Task requirements:
In the patent claims on temperature-corrected conductivity, which bodily fluids may the sample be?

Given text:
• • • • • • •
1. A method of deriving a temperature corrected measure of electrical conductivity of a sample, comprising:
- obtaining a measure of a first, inherent conductance of a measurement arrangement having a first node and a second node;
  
  electrically connecting a reference between the first and second nodes of the measurement arrangement to obtain a measure of a second conductance;
  
  electrically connecting a sample to the measurement arrangement to obtain a measure of a third conductance; and
  
  deriving the temperature corrected measure of electrical conductivity of the sample from the measures of the first, second and third conductances.
- View Dependent Claims (2, 3, 4, 5, 6, 7, 8, 15, 16, 17, 18)
- - 2. A method according to claim 1 wherein the reference and sample are connected in parallel between the first node and second node.
  - 3. A method as claimed in claim 1 in which the reference and sample are provided on a conductivity measurement test strip.
  - 4. A method according to claim 3 wherein the test strip is provided with first and second electrodes which are spaced apart and arranged to connect electrically in parallel respectively across the reference and sample applied to the test strip, and wherein the first and second electrodes are connected to the first and second nodes.
  - 5. A method according to claim 1 in which the measure of inherent conductance is obtained by measurement.
  - 6. A method according to claim 1 in which the measure of inherent conductance is obtained from a stored value.
  - 7. A method according to claim 1 in which at least one of the reference and sample are connected electrically to the measurement arrangement by virtue of relative physical movement.
  - 8. A method according to claim 1 in which at least one of the reference and sample are connected electrically to the measurement arrangement by virtue of electrical or electronic switching.
  - 15. A method according to claim 1 wherein the sample is a bodily fluid.
  - 16. The method according to claim 15 wherein the bodily fluid is urine or blood or saliva.
  - 17. The method according to claim 1 wherein the reference comprises a liquid, gel or solid, or an electrical component.
  - 18. The method according to claim 1 further comprising measurement of the concentration of an analyte in the sample and deriving a corrected concentration measurement from the temperature corrected measure of electrical conductivity of the sample.
• • • • • • •
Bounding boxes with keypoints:
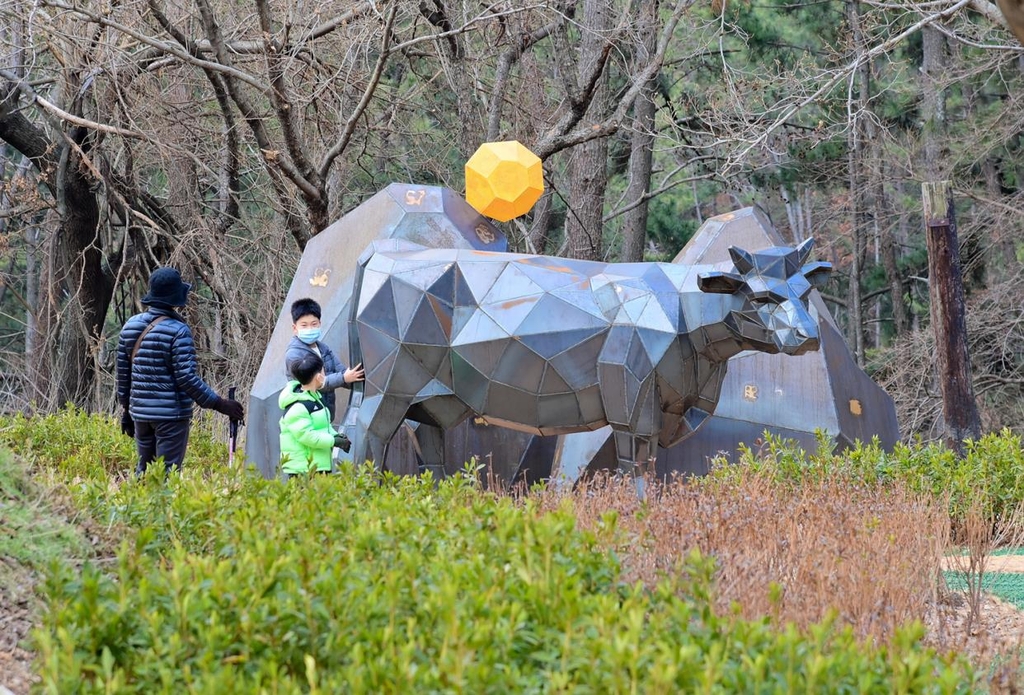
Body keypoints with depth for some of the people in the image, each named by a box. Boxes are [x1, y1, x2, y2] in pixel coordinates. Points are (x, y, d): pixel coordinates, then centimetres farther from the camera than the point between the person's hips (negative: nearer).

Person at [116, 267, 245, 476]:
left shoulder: (131, 326, 6)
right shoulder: (178, 331, -14)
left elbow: (123, 372, 12)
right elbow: (187, 378, -17)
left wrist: (126, 408, 22)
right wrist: (219, 404, -11)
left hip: (140, 411, 6)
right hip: (171, 414, -6)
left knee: (144, 469, 16)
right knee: (168, 472, -2)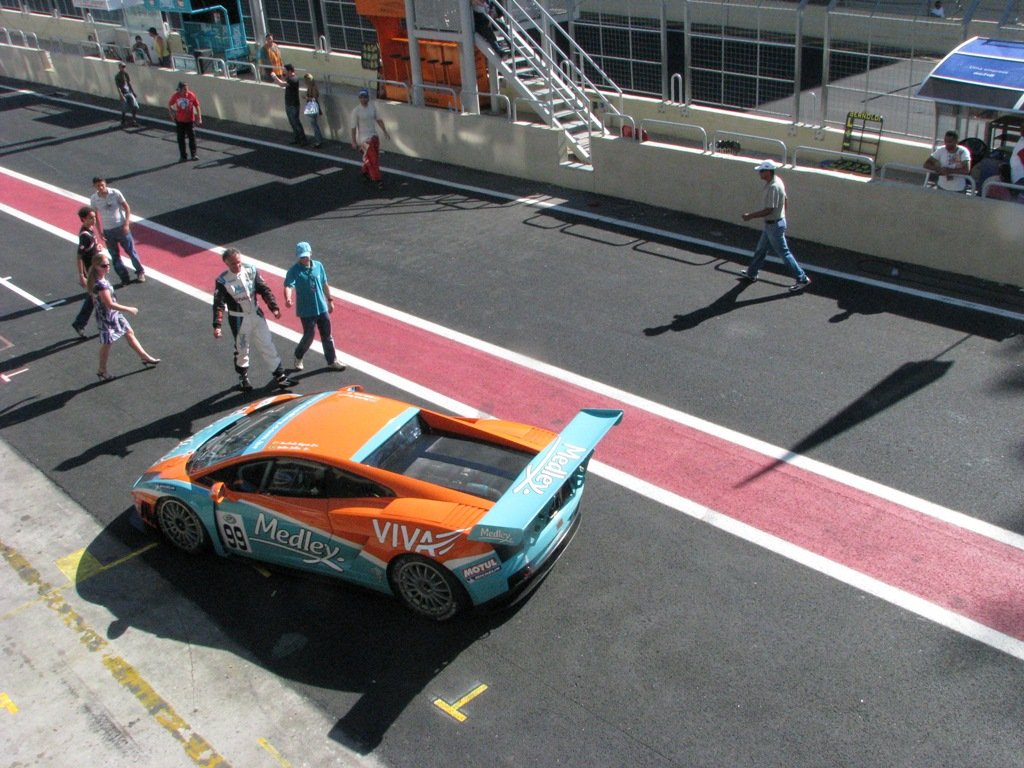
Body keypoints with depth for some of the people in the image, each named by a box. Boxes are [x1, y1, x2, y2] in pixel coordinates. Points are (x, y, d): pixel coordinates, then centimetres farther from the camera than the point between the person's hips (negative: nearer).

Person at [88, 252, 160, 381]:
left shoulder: (99, 279, -2)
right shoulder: (100, 284, -32)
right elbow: (110, 304, -29)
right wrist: (128, 309, -21)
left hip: (114, 314, 10)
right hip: (106, 317, -10)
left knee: (129, 333, 19)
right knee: (106, 343, 7)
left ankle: (145, 357, 32)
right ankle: (102, 371, 24)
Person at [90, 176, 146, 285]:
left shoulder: (115, 193, -11)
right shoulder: (93, 199, -5)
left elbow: (126, 208, -5)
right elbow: (95, 216, 5)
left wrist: (126, 224, -12)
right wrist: (100, 232, 0)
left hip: (121, 227, -2)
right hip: (107, 231, 2)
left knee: (131, 251, 6)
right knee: (115, 256, 7)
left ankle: (140, 272, 26)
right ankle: (124, 278, 19)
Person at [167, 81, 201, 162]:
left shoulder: (191, 95, -12)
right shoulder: (175, 96, -9)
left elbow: (197, 106, -3)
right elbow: (169, 104, 7)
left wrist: (199, 117, -6)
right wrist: (172, 114, 2)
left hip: (190, 120, -1)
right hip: (180, 120, 1)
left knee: (192, 137, 3)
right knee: (181, 139, 6)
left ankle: (193, 155, 17)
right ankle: (183, 156, 15)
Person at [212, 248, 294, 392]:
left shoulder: (251, 270, -6)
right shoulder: (222, 281, -16)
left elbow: (264, 289, -1)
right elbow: (219, 304, -20)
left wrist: (273, 307, -8)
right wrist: (217, 325, -29)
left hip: (256, 314, 3)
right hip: (238, 319, -3)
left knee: (267, 345, 7)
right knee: (242, 349, 9)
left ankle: (279, 376, 14)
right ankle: (243, 378, 29)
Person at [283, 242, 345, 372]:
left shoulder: (318, 266, 0)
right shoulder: (294, 270, -14)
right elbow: (288, 285, -30)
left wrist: (329, 300, 16)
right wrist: (288, 298, -49)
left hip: (322, 308, 4)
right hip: (306, 311, -4)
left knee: (327, 335, 12)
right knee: (308, 336, 5)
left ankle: (332, 361, 25)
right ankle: (298, 358, 30)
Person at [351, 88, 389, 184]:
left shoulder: (373, 107, 2)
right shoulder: (356, 111, -13)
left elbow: (379, 120, 10)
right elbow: (354, 127, -10)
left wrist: (385, 131, 2)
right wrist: (354, 142, -10)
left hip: (374, 136, 6)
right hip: (364, 138, -6)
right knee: (372, 158, -9)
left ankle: (365, 172, 37)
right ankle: (377, 179, -4)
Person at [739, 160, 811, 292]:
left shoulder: (773, 187, -28)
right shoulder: (776, 181, 3)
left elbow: (768, 210, -28)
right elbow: (785, 201, 13)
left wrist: (750, 216, -21)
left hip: (774, 225, -10)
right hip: (771, 224, 10)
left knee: (784, 252, 0)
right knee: (761, 249, 23)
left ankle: (802, 279, 8)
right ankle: (751, 273, 39)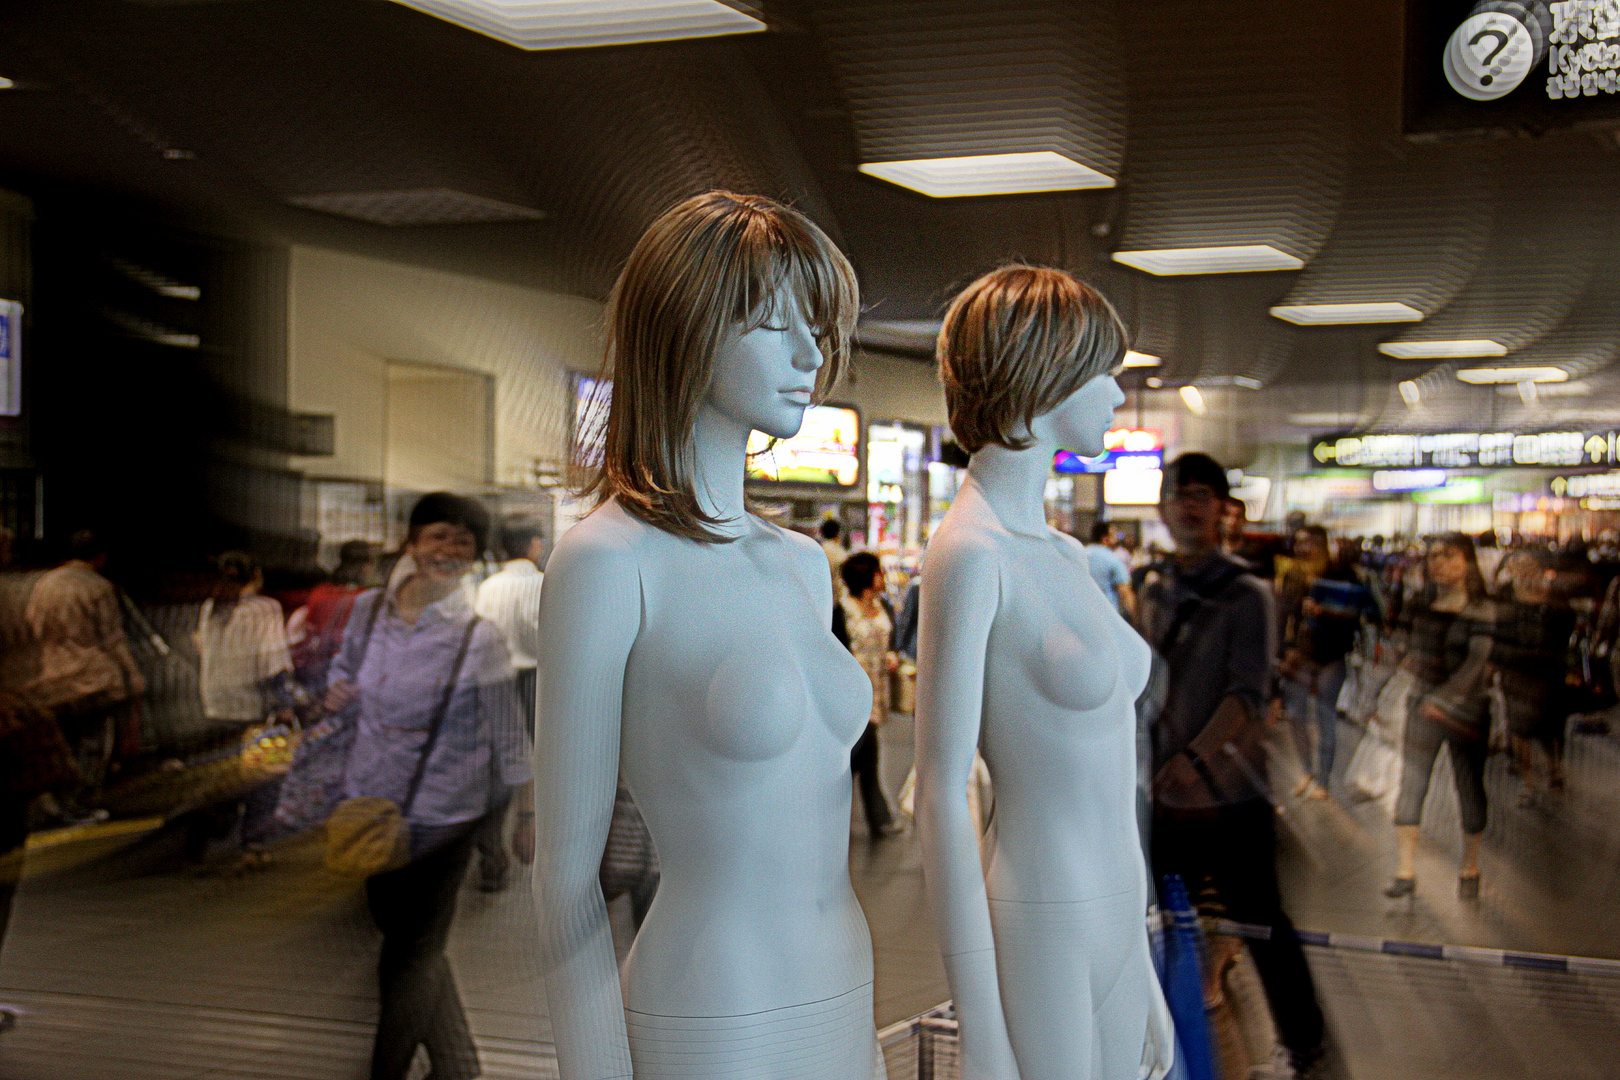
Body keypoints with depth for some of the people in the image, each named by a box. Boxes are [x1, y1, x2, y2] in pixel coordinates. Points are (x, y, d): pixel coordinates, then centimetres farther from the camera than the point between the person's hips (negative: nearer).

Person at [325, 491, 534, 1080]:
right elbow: (348, 666, 17)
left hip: (443, 816, -5)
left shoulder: (478, 638, -16)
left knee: (409, 953, 6)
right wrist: (337, 690, -6)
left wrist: (527, 817, -7)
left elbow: (509, 738, -10)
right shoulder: (369, 608, -3)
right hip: (371, 803, 6)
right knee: (409, 938, 19)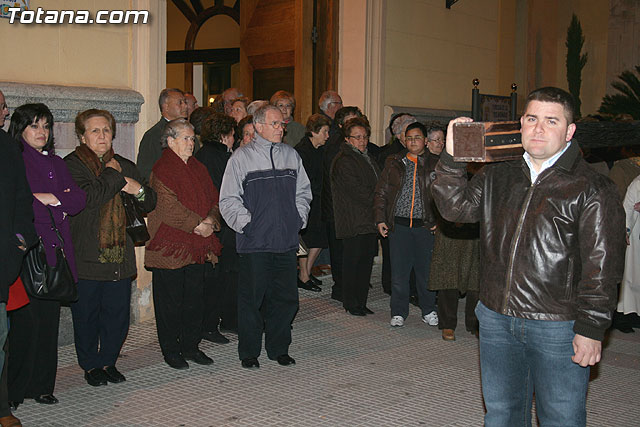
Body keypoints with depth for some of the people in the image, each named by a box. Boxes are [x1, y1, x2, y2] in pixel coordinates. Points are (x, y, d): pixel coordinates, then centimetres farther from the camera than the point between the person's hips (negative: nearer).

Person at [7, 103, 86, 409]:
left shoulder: (56, 163, 20)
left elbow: (79, 199, 9)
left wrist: (47, 198, -5)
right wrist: (51, 202, -6)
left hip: (54, 251, 6)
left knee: (49, 318, 6)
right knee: (24, 319, -6)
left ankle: (41, 385, 14)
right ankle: (13, 389, 5)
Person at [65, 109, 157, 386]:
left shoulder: (125, 166, 15)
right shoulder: (72, 164, -2)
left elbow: (150, 204, 16)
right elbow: (86, 198, -20)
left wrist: (139, 190, -5)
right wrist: (112, 175, -9)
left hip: (120, 256, 4)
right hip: (86, 257, -4)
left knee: (118, 314, 8)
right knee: (86, 316, 6)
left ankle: (108, 361, 27)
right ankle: (90, 366, 24)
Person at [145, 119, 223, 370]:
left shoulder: (198, 169, 15)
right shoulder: (161, 171, -10)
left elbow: (213, 199, 12)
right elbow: (168, 208, -19)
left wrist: (210, 220, -7)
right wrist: (197, 225, -16)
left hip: (197, 246, 7)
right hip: (169, 247, -7)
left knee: (195, 299, 12)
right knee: (170, 302, 3)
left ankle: (190, 346, 25)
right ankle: (170, 351, 17)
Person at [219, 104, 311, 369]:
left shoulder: (291, 156, 11)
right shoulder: (242, 158, -2)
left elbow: (303, 192, 20)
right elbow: (228, 200, -3)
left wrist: (299, 218, 9)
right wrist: (246, 223, -10)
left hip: (286, 240, 4)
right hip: (254, 242, -4)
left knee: (286, 297, 9)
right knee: (252, 298, 3)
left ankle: (278, 349, 25)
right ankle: (249, 352, 18)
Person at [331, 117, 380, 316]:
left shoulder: (367, 158, 20)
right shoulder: (343, 161, -9)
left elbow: (378, 185, 22)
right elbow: (357, 191, -15)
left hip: (369, 221, 8)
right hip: (353, 222, -8)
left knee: (366, 261, 8)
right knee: (352, 262, -2)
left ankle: (360, 303, 16)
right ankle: (351, 304, 8)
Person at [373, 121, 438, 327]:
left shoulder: (435, 164, 5)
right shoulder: (394, 162, 9)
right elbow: (381, 193, 11)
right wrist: (380, 219, 3)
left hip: (425, 226, -1)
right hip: (398, 225, 1)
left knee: (426, 271, 6)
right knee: (398, 271, 3)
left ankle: (429, 311, 23)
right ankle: (399, 313, 16)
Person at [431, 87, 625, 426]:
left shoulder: (593, 189, -6)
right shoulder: (496, 177, 10)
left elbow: (601, 266, -9)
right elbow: (457, 207, 1)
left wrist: (591, 328, -12)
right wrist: (451, 159, -10)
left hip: (558, 327, -4)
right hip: (496, 320, 5)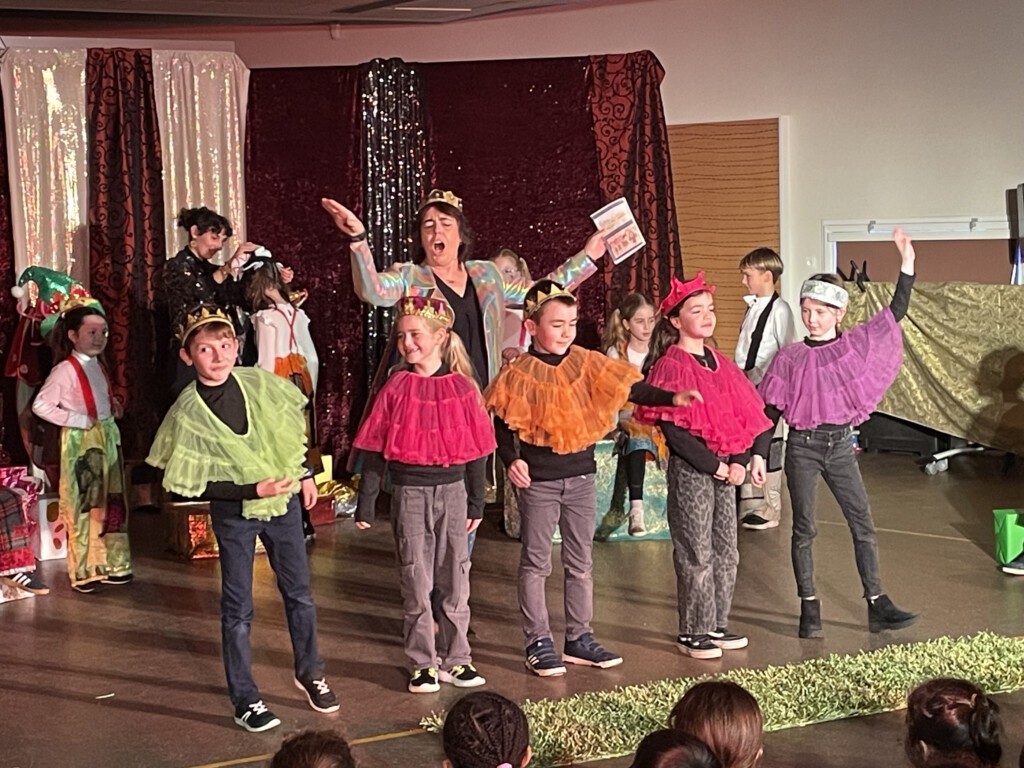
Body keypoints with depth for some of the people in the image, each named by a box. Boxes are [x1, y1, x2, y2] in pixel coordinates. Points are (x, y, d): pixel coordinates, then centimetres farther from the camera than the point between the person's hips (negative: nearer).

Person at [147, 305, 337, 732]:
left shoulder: (259, 384, -7)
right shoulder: (188, 414, -17)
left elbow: (291, 429, 11)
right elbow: (193, 485, -15)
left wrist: (305, 474, 10)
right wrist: (253, 490, -20)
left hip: (283, 502, 4)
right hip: (234, 513, -3)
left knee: (298, 592, 14)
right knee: (238, 607, 5)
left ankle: (309, 673, 34)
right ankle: (245, 699, 17)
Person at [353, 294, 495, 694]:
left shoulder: (462, 387, -1)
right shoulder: (396, 388, -3)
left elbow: (476, 449, 5)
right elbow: (375, 450, 0)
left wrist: (476, 502, 6)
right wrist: (365, 504, -1)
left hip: (452, 491, 1)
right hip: (410, 494, -1)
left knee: (455, 579, 7)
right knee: (416, 581, 4)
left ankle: (455, 659, 19)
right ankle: (423, 663, 14)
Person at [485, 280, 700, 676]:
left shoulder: (587, 363, 1)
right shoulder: (519, 373, -9)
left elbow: (628, 388, -3)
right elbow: (504, 422, -7)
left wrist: (671, 398, -16)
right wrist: (512, 460, -23)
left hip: (581, 476, 5)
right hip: (538, 480, -4)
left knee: (581, 562, 12)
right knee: (536, 562, 4)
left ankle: (579, 639, 22)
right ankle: (538, 643, 12)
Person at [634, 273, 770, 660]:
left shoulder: (719, 362, 12)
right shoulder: (671, 366, -9)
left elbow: (744, 417, 10)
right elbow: (673, 430, -16)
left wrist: (739, 462, -5)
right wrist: (714, 466, -15)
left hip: (726, 468, 7)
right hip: (690, 469, -7)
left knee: (726, 551, 11)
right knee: (696, 553, -2)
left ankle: (716, 625, 22)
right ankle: (692, 632, 9)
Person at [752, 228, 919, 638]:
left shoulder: (856, 345, 3)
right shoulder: (791, 358, -2)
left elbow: (896, 313, 5)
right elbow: (770, 410, 0)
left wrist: (907, 264, -2)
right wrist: (758, 454, -5)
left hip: (840, 445, 2)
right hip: (803, 446, -2)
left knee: (863, 524, 1)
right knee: (804, 529, 4)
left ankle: (877, 605, 7)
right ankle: (810, 608, 11)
• • • • • • •
Task solution:
Urine, blood or saliva.